Однажды за молоком для дочери к нему пришла молодая женщина. Не умея доить, она храбро взялась помогать писателю, чем привлекла его внимание. Вскоре она стала приходить через день. Они вели разговоры о литературе, музыке и живописи. Христина Михайловна удивляла Сергея Николаевича глубокими познаниями. Молодая женщина оказалась филологом и талантливой пианисткой.
Постепенно Христина Михайловна завоевала сердце нелюдима и осталась с ним на горе. Хотя писатель так до конца жизни и называл её на «вы» и по имени-отчеству. Писатель привязался и к дочке жены от первого брака. К несчастью, во время холеры в Крыму девочка скончалась.

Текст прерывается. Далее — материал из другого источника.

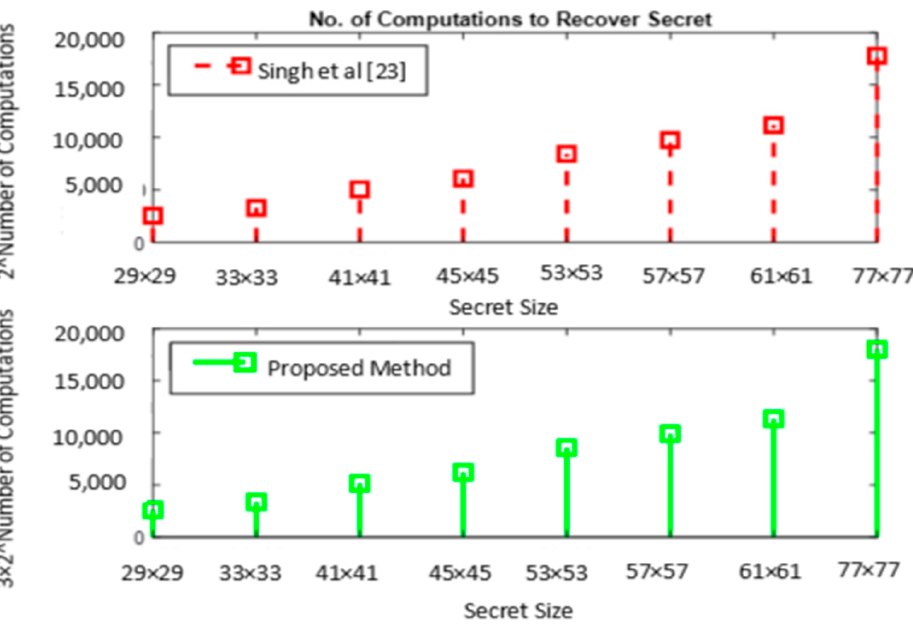
Figure 9. Brute-force attack—number of computations to recover secret.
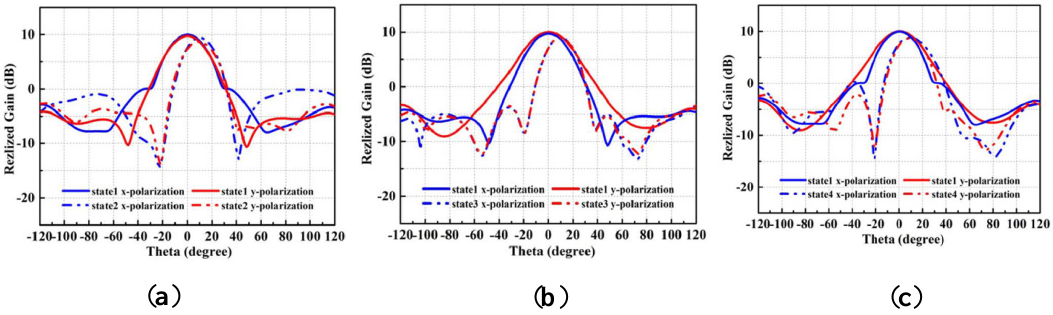
Figure 15. Radiation patterns of the RCA structure reported in [140] at three different planes: ( a ) 0 ◦ ; ( b ) 45 ◦ ; ( c ) 90 ◦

За долгую творческую жизнь Сергеев-Ценский написал очень много. Но, несомненно, шедеврами писателя считаются ранние рассказы, поэмы и повести, часть которых вошла в эпопею «Преображение России», а также эпопея «Севастопольская страда», написанная перед Великой Отечественной войной. Кстати, герои далёкой Крымской войны вдохновляли на подвиги и советских воинов, которые носили книжки Сергеева-Ценского в своих вещь мешках.
В войну писатель трудился над рассказами и очерками для газет. А в послевоенное время продолжил работу над эпопеей «Преображение России», которую, к сожалению, не успел закончить. Скончался Сергей Сергеев-Ценский в 1958 году.